Ingredients For Summer Sunday Morning Peach Coffee Cake
- 1/2 cup brown sugar
- 1/4 cup maple syrup
- 3/4 cup peach yogurt
- 1 very ripe banana, mashed
- 1/4 cup butter, melted
- 1 egg, beaten
- 1/2 cup steel cut oats
- 1 cup all-purpose flour
- 3/4 cup whole wheat flour
- 2 teaspoons baking powder
- 1/2 teaspoon baking soda
- 2 teaspoons ground cinnamon
- 1/4 teaspoon salt
- 1 cup chopped ripe peach
- 1/2 cup chopped pecans
- 1/2 cup whole wheat flour
- 1/4 cup brown sugar
- 1/4 cup butter, melted
- 1 pinch ground cinnamon
How To Prepare Summer Sunday Morning Peach Coffee Cake
It takes 25 minutes to prepare, 40 minutes to cook & gets ready in 2 hours 15 minutes. It offers 9 servings.
Steps:
- Preheat an oven to 375 degrees F (190 degrees C). Grease a 9×9-inch baking pan.
- Mix together 1/2 cup brown sugar, maple syrup, peach yogurt, banana, 1/4 cup melted butter, egg, and oats in a large bowl until well blended. Allow mixture to rest until the oats have softened, 10 to 20 minutes. Combine all-purpose flour, 3/4 cup whole wheat flour, baking powder, baking soda, 2 teaspoons cinnamon, and salt in a bowl.
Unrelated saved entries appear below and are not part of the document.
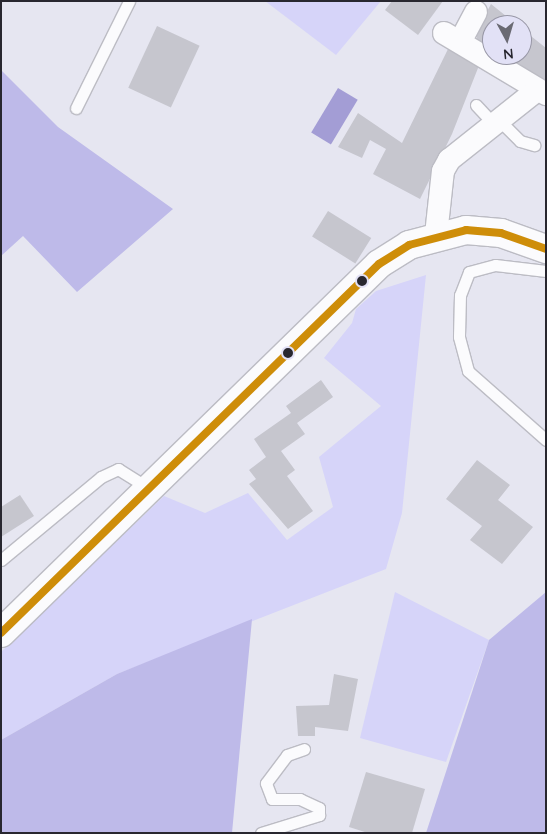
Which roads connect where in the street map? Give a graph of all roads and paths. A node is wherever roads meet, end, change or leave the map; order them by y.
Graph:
1 (129, 1) edge
2 (476, 12) dead end
3 (541, 92) edge
4 (476, 104) dead end
5 (76, 108) dead end
6 (495, 121) junction
7 (534, 146) dead end
8 (436, 235) junction
9 (546, 249) edge
10 (546, 271) edge
11 (546, 440) edge
12 (150, 489) junction
13 (1, 560) edge
14 (1, 633) edge
15 (304, 749) dead end
16 (261, 833) edge

1 - 5 lane
2 - 3 street
3 - 6 street
4 - 6 lane
6 - 7 lane
6 - 8 street
8 - 9 street
8 - 12 street
10 - 11 lane
12 - 13 lane
12 - 14 street
15 - 16 lane

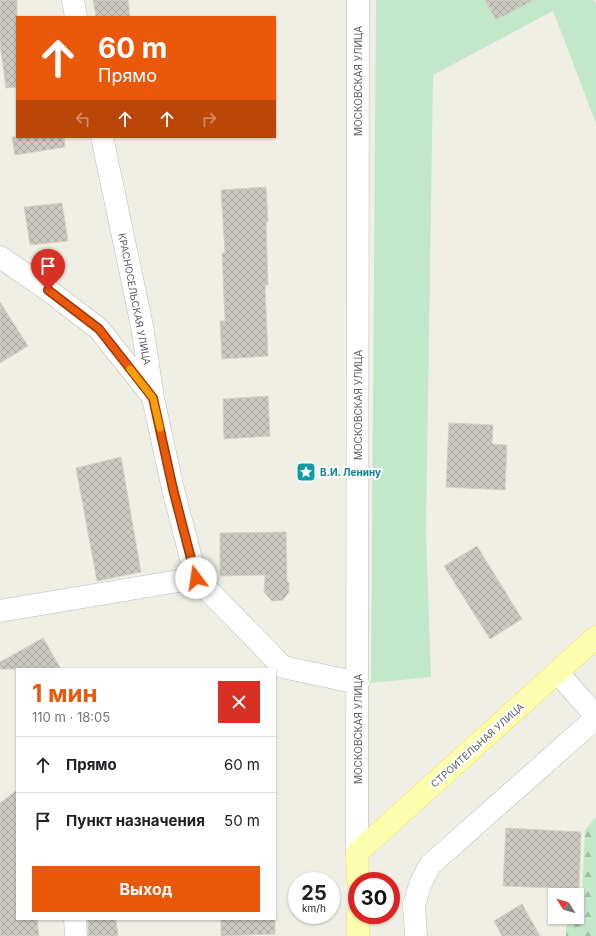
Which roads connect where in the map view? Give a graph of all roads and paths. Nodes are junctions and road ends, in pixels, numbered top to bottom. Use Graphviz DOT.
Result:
graph roads {
  1 [pos="72,0"];
  2 [pos="358,0"];
  3 [pos="76,16"];
  4 [pos="102,138"];
  5 [pos="0,257"];
  6 [pos="153,398"];
  7 [pos="196,578"];
  8 [pos="0,612"];
  9 [pos="596,637"];
  10 [pos="557,672"];
  11 [pos="358,684"];
  12 [pos="596,717"];
  13 [pos="357,854"];
  14 [pos="358,872"];
  15 [pos="75,920"];
  16 [pos="358,924"];
  17 [pos="76,936"];
  18 [pos="358,936"];
  19 [pos="416,936"];
  1 -- 3 [label="street"];
  2 -- 11 [label="street, МОСКОВСКАЯ УЛИЦА"];
  4 -- 6 [label="street, КРАСНОСЕЛЬСКАЯ УЛИЦА"];
  5 -- 6 [label="street"];
  6 -- 7 [label="street, КРАСНОСЕЛЬСКАЯ УЛИЦА"];
  7 -- 8 [label="street"];
  7 -- 11 [label="street"];
  9 -- 10 [label="main road, СТРОИТЕЛЬНАЯ УЛИЦА"];
  10 -- 12 [label="street"];
  10 -- 13 [label="main road, СТРОИТЕЛЬНАЯ УЛИЦА"];
  11 -- 13 [label="street, МОСКОВСКАЯ УЛИЦА"];
  12 -- 19 [label="street"];
  13 -- 14 [label="main road, МОСКОВСКАЯ УЛИЦА"];
  15 -- 17 [label="street"];
  16 -- 18 [label="main road"];
}
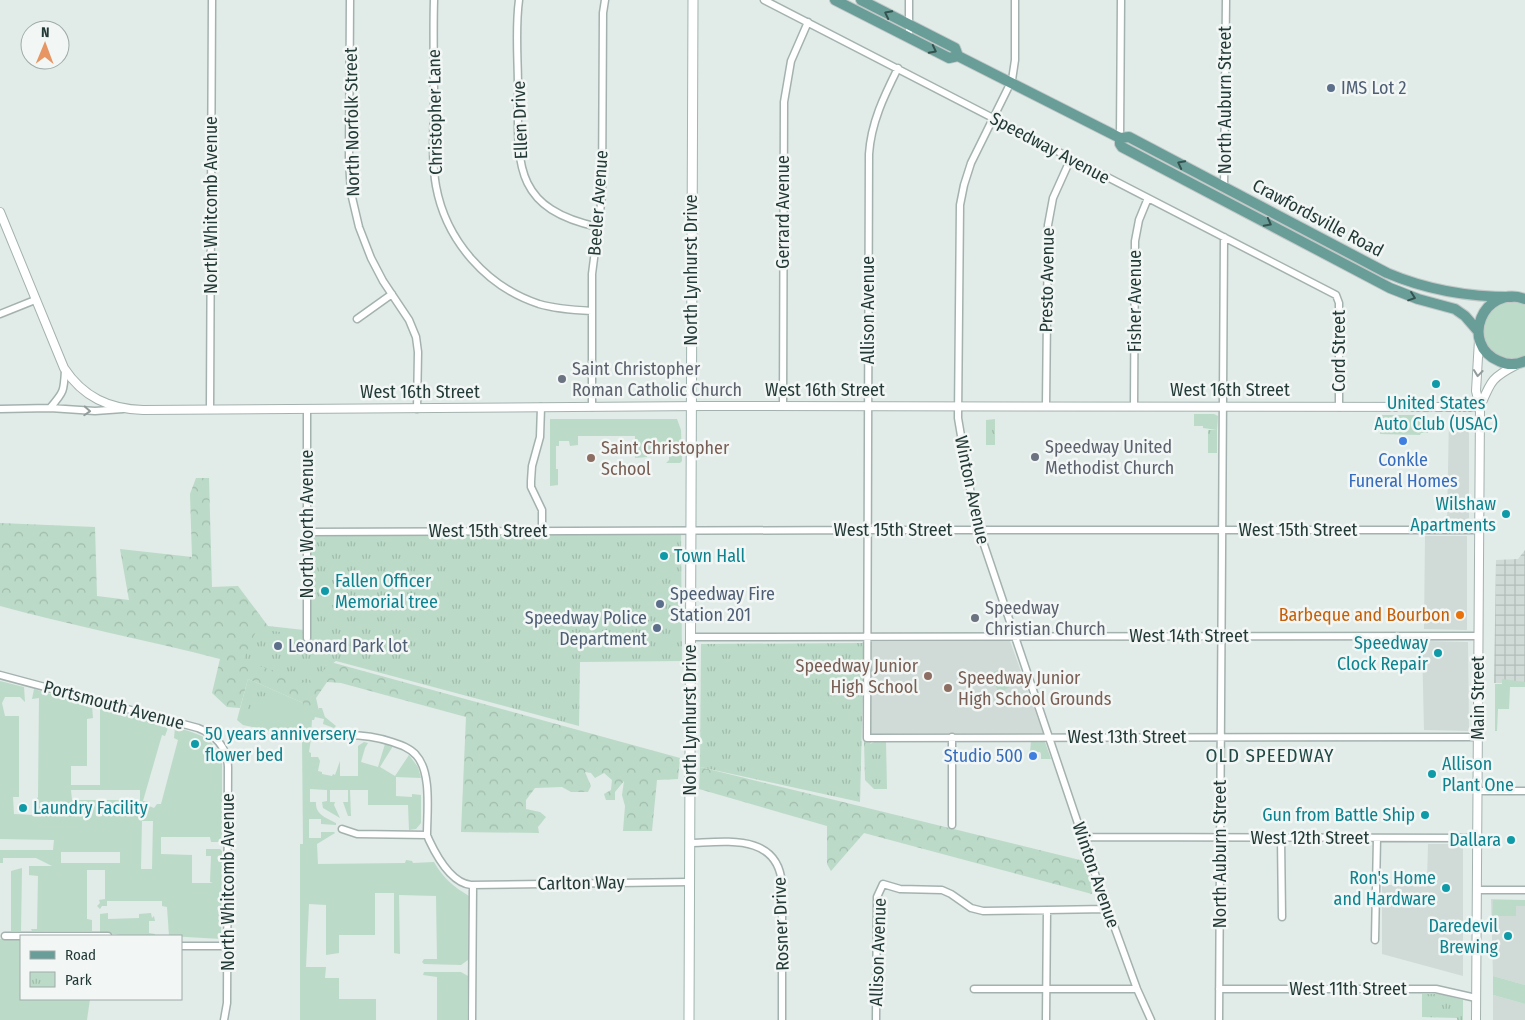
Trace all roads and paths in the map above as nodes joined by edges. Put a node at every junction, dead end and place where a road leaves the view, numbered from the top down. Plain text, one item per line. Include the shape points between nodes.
1 (212, 0) edge
2 (350, 0) edge
3 (434, 0) edge
4 (519, 0) edge
5 (605, 0) edge
6 (693, 0) edge
7 (764, 0) edge
8 (835, 0) edge
9 (861, 0) edge
10 (909, 0) edge
11 (1015, 0) edge
12 (1121, 0) edge
13 (1226, 0) edge
14 (808, 22) junction
15 (909, 25) junction
16 (908, 38) junction
17 (958, 56) junction
18 (898, 68) junction
19 (1011, 84) junction
20 (994, 118) junction
21 (1120, 138) junction
22 (1071, 158) junction
23 (1224, 187) junction
24 (1148, 198) junction
25 (1225, 200) junction
26 (0, 212) edge
27 (598, 227) junction
28 (1224, 237) junction
29 (392, 294) junction
30 (1336, 295) joint
31 (1512, 297) junction
32 (1525, 299) edge
33 (35, 300) junction
34 (592, 311) junction
35 (0, 314) edge
36 (357, 319) dead end
37 (1479, 333) junction
38 (1523, 363) edge
39 (65, 370) junction
40 (691, 406) junction
41 (783, 406) junction
42 (868, 406) junction
43 (958, 406) junction
44 (1046, 406) junction
45 (1134, 406) junction
46 (1223, 406) junction
47 (541, 407) junction
48 (592, 407) junction
49 (1339, 407) junction
50 (1480, 407) junction
51 (50, 408) junction
52 (417, 408) junction
53 (0, 409) edge
54 (124, 409) junction
55 (307, 409) junction
56 (210, 410) junction
57 (868, 530) junction
58 (979, 530) junction
59 (1222, 530) junction
60 (1479, 530) junction
61 (542, 531) junction
62 (690, 531) junction
63 (306, 532) junction
64 (868, 636) junction
65 (1014, 636) junction
66 (1221, 636) junction
67 (1478, 636) junction
68 (690, 637) junction
69 (308, 638) dead end
70 (0, 675) edge
71 (347, 735) dead end
72 (1221, 737) junction
73 (1478, 737) junction
74 (867, 738) joint
75 (952, 738) junction
76 (1049, 738) junction
77 (222, 746) joint
78 (1478, 791) junction
79 (1525, 791) edge
80 (952, 825) dead end
81 (342, 829) dead end
82 (427, 835) junction
83 (1082, 837) junction
84 (1220, 838) junction
85 (1282, 838) junction
86 (1377, 838) junction
87 (1477, 838) junction
88 (690, 843) junction
89 (690, 882) junction
90 (473, 885) junction
91 (1477, 890) junction
92 (1525, 890) edge
93 (1107, 909) junction
94 (1048, 910) junction
95 (1282, 917) dead end
96 (5, 936) dead end
97 (20, 936) edge
98 (1375, 940) dead end
99 (182, 946) edge
100 (227, 946) junction
101 (974, 989) dead end
102 (1137, 989) junction
103 (1219, 989) junction
104 (1046, 990) junction
105 (1476, 998) junction
106 (224, 1020) edge
107 (472, 1020) edge
108 (689, 1020) edge
109 (782, 1020) edge
110 (876, 1020) edge
111 (1046, 1020) edge
112 (1151, 1020) edge
113 (1219, 1020) edge
114 (1476, 1020) edge

1 - 56 street, North Whitcomb Avenue
2 - 29 street, North Norfolk Street via 351,193 366,247
3 - 34 street, Christopher Lane via 434,172 439,198 451,228 477,264 509,290 542,305
4 - 27 street, Ellen Drive via 518,147 523,172 536,196 551,210 567,219
5 - 27 street, Beeler Avenue via 602,196
6 - 40 main road, North Lynhurst Drive
7 - 14 street, Speedway Avenue
8 - 16 main road, Crawfordsville Road
15 -> 9 main road, Crawfordsville Road
10 - 15 street
11 - 19 street via 1015,60
12 - 21 street
13 - 23 street, North Auburn Street
14 - 18 street, Speedway Avenue
14 - 41 street, Gerrard Avenue via 791,62 784,102
15 - 16 street
15 - 17 main road, Crawfordsville Road via 955,48
16 -> 17 main road, Crawfordsville Road via 949,58
17 - 19 main road, Crawfordsville Road
18 - 20 street, Speedway Avenue
18 - 42 street, Allison Avenue via 877,116 870,148
19 - 20 street, Winton Avenue
19 - 21 main road, Crawfordsville Road
20 - 22 street, Speedway Avenue
20 - 43 street, Winton Avenue via 971,163 960,205
23 -> 21 main road, Crawfordsville Road via 1129,137
21 - 25 main road, Crawfordsville Road via 1122,147
22 - 24 street, Speedway Avenue
22 - 44 street, Presto Avenue via 1056,188 1048,225
23 - 25 street, North Auburn Street
23 - 31 main road, Crawfordsville Road via 1399,278 1448,292
24 - 28 street, Speedway Avenue
24 - 45 street, Fisher Avenue via 1135,241
25 -> 37 main road, Crawfordsville Road via 1399,292 1458,311
26 - 33 street
27 - 34 street, Beeler Avenue
28 - 30 street, Speedway Avenue
28 - 46 street, North Auburn Street
29 - 36 street
29 - 52 street, North Norfolk Street via 416,337
30 - 49 street, Cord Street via 1339,305
31 - 32 main road, Crawfordsville Road
31 - 37 main road via 1498,300 1487,308 1480,320
33 - 35 street
33 - 39 street
34 - 48 street, Beeler Avenue
37 - 38 main road, Crawfordsville Road via 1482,346 1492,357 1505,363
37 -> 50 street, Main Street via 1476,391
38 - 50 street, Main Street via 1493,379
39 - 51 street via 62,394
39 - 54 street via 87,394
40 - 41 street, West 16th Street
40 - 48 street, West 16th Street
40 - 62 main road, North Lynhurst Drive
41 - 42 street, West 16th Street
42 - 43 street, West 16th Street
42 - 57 street, Allison Avenue
43 - 44 street, West 16th Street
43 - 58 street, Winton Avenue via 958,426
44 - 45 street, West 16th Street
45 - 46 street, West 16th Street
46 - 49 street, West 16th Street
46 - 59 street, North Auburn Street
47 - 48 street, West 16th Street
47 - 52 street, West 16th Street
47 - 61 street via 540,437 532,466 531,488 542,510
49 - 50 street, West 16th Street
50 - 60 street, Main Street
51 - 53 street, West 16th Street
51 -> 54 street, West 16th Street via 95,412
52 - 55 street, West 16th Street
54 - 56 street, West 16th Street
55 - 56 street, West 16th Street
55 - 63 street, North Worth Avenue
57 - 58 street, West 15th Street
57 - 62 street, West 15th Street
57 - 64 street, Allison Avenue
58 - 59 street, West 15th Street
58 - 65 street, Winton Avenue
59 - 60 street, West 15th Street
59 - 66 street, North Auburn Street
60 - 67 street, Main Street
61 - 62 street, West 15th Street
61 - 63 street, West 15th Street
62 - 68 main road, North Lynhurst Drive
63 - 69 street, North Worth Avenue
64 - 65 street, West 14th Street
64 - 68 street, West 14th Street
64 - 74 street, Allison Avenue
65 - 66 street, West 14th Street
65 - 76 street, Winton Avenue
66 - 67 street, West 14th Street
66 - 72 street, North Auburn Street
67 - 73 street, Main Street
68 - 88 main road, North Lynhurst Drive
70 - 77 street, Portsmouth Avenue via 198,728 212,734
71 - 82 street via 375,737 406,747 417,756 427,785
72 - 73 street, West 13th Street
72 - 76 street, West 13th Street
72 - 84 street, North Auburn Street
73 - 78 street, Main Street
74 - 75 street, West 13th Street
75 - 76 street, West 13th Street
75 - 80 street
76 - 83 street, Winton Avenue
77 - 100 street, North Whitcomb Avenue via 228,767
78 - 79 street
78 - 87 street, Main Street
81 - 82 street via 357,834
82 - 90 street via 453,878 462,884
83 - 84 street, West 12th Street
83 - 93 street, Winton Avenue
84 - 85 street, West 12th Street
84 - 103 street, North Auburn Street
85 - 86 street, West 12th Street
85 - 95 street
86 - 87 street, West 12th Street
86 - 98 street
87 - 91 street, Main Street
88 - 89 main road, North Lynhurst Drive
88 - 109 street, Rosner Drive via 749,843 765,851 777,865 782,884
89 - 90 street, Carlton Way
89 - 108 main road, North Lynhurst Drive
90 - 107 street
91 - 92 street
91 - 105 street, Main Street
93 - 94 street
93 - 102 street, Winton Avenue
94 - 104 street
94 - 110 street, Allison Avenue via 979,910 942,890 900,889 883,884 877,897
96 - 97 street
99 - 100 street
100 - 106 street, North Whitcomb Avenue
101 - 104 street
102 - 104 street
102 - 112 street, Winton Avenue
103 - 105 street, West 11th Street via 1436,988
103 - 113 street, North Auburn Street
104 - 111 street
105 - 114 street, Main Street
Stir the flour mixture and peaches into the banana mixture until just combined. Pour the mixture into the prepared baking pan.
- Mix the pecans, 1/2 cup whole wheat flour, 1/4 cup brown sugar, 1/4 cup melted butter, and a pinch of cinnamon in a bowl. Spread pecan mixture over the cake batter.
- Bake in the preheated oven until a toothpick inserted into the center comes out clean, 40 to 50 minutes. Cool in the pan for 10 minutes before removing to cool completely on a wire rack.